Sur le plan de la justice sociale, le pape a invité à être vigilant face à la culture du rebut, rappelant que le pharmacien n’est pas « un simple exécutant » : « La culture du rebut ne doit pas porter atteinte à votre profession », a-t-il affirmé. Il a rappelé que les stratégies sanitaires ne doivent pas être seulement « économiquement », mais également « éthiquement durables » et que « les critères de gestion et financiers ne sont pas le seul élément à prendre en considération ».
Voici notre traduction du discours du pape François prononcé en italien.
Allocution du pape
Chers frères et sœurs, bonjour et bienvenue !
Je remercie le président de la Société italienne de Pharmacie hospitalière et des Services pharmaceutiques des Etablissements sanitaires pour les paroles qu’il m’a adressées en votre nom à tous. Merci ! Vous êtes venus de toute l’Italie pour votre congrès, représentant différentes réalités. Ce congrès est avant tout l’occasion pour vous d’échanger des points de vue, mais c’est également une opportunité pour réaffirmer l’importance du système de santé publique national, élément incontournable pour garantir le bien commun et la croissance sociale d’un pays. Et tout cela dans le contexte de la pandémie, qui a changé et qui changera la façon de planifier, d’organiser et de gérer la salubrité et la santé. A ce propos, je voudrais vous indiquer trois pistes sur lesquelles poursuivre votre engagement.
La première est tirée de la figure de l’aubergiste dans la parabole du bon samaritain : on lui demande d’accueillir l’homme blessé et de prendre soin de lui jusqu’au retour du samaritain (cf. Lc 10, 35). Dans ce personnage, nous pouvons voir deux aspects importants du travail du pharmacien hospitalier : la routine quotidienne et le service caché. Ce sont des aspects communs à beaucoup d’autres métiers qui demandent patience, constance et précision, et qui n’ont pas la gratification des apparences, qui sont peu visibles. La routine quotidienne et le service caché ne sont pas visibles, ou peu, disons qu’ils sont peu visibles. C’est précisément pour cela que, s’ils sont accompagnés de la prière et de l’amour, ils génèrent la « sainteté du quotidien ». Parce que sans prière et sans amour – vous le savez bien – cette routine devient aride. Mais avec amour, faite avec amour et avec la prière elle te conduit à la sainteté « de la porte d’à côté » : les saints anonymes qui sont partout parce qu’ils font bien ce qu’ils doivent faire.
La seconde piste concerne la dimension spécifique du pharmacien hospitalier, à savoir son professionnalisme, sa spécialisation de troisième cycle. Avec le clinicien, c’est le pharmacien hospitalier qui recherche, expérimente, propose de nouvelles voies ; toujours en contact immédiat avec le patient. Cela implique de la capacité de comprendre la maladie et le malade, de personnaliser les médicaments et les dosages, en étant parfois confronté aux situations cliniques les plus complexes. En effet, le pharmacien est en mesure de tenir compte des effets globaux, qui sont plus que la simple somme des médicaments individuels pour les différentes pathologies. Parfois, selon la structure, il y a une rencontre avec la personne malade ; d’autres fois, la pharmacie hospitalière est l’un des départements invisibles qui font fonctionner l’ensemble, mais la personne est toujours le destinataire de vos soins.

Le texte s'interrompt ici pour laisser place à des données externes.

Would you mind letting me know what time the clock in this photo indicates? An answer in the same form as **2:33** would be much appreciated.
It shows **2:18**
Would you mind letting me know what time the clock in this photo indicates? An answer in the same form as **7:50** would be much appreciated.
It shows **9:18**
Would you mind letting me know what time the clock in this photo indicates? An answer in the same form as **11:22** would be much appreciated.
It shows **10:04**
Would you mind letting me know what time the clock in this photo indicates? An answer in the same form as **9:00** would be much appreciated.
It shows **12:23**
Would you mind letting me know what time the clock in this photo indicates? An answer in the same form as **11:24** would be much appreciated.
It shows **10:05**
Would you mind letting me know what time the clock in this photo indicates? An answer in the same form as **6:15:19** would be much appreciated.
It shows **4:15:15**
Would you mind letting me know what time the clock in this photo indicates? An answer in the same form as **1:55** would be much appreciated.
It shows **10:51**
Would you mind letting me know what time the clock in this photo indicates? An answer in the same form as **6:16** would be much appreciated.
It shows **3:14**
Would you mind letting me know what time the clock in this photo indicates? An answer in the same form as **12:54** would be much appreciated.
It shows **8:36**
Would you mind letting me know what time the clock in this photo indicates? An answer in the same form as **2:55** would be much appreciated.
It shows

La troisième piste concerne la dimension éthique de la profession, sous deux aspects : l’aspect personnel et l’aspect social.
Sur le plan individuel, le pharmacien, chacun d’entre vous, utilise des substances médicinales qui peuvent se transformer en poison. Il s’agit ici d’exercer une vigilance constante, pour que l’objectif soit toujours la vie du patient dans son intégralité. Vous êtes toujours au service de la vie humaine. Et cela peut comporter, dans certains cas, l’objection de conscience, qui n’est pas infidélité, mais au contraire fidélité à votre profession, si elle est valablement motivée. Aujourd’hui, il y a un peu une mode qui consiste à penser que ce pourrait être une bonne chose de supprimer l’objection de conscience. Mais attention, il s’agit de l’intimité éthique de chaque professionnel de la santé et cela ne devrait jamais être négocié, c’est précisément la responsabilité ultime des professionnels de la santé. C’est aussi une dénonciation des injustices commises contre des vies innocentes et sans défense. (1) C’est une question très délicate, qui exige à la fois une grande compétence et une grande rectitude. En particulier, sur l’avortement, j’ai eu l’occasion de revenir récemment sur l’avortement. (2) Vous savez que, sur ce point, je suis très clair : c’est un homicide et il n’est pas permis d’en être complice. Cela dit, notre devoir est la proximité, notre devoir positif : être proche des situations, en particulier des femmes, pour qu’elles n’en viennent pas à penser à la solution de l’avortement, parce qu’en réalité ce n’est pas la solution. Et au bout de dix, vingt, trente ans, la vie te rappelle tout cela. Et il faut être dans un confessionnal pour en comprendre le prix, si dur.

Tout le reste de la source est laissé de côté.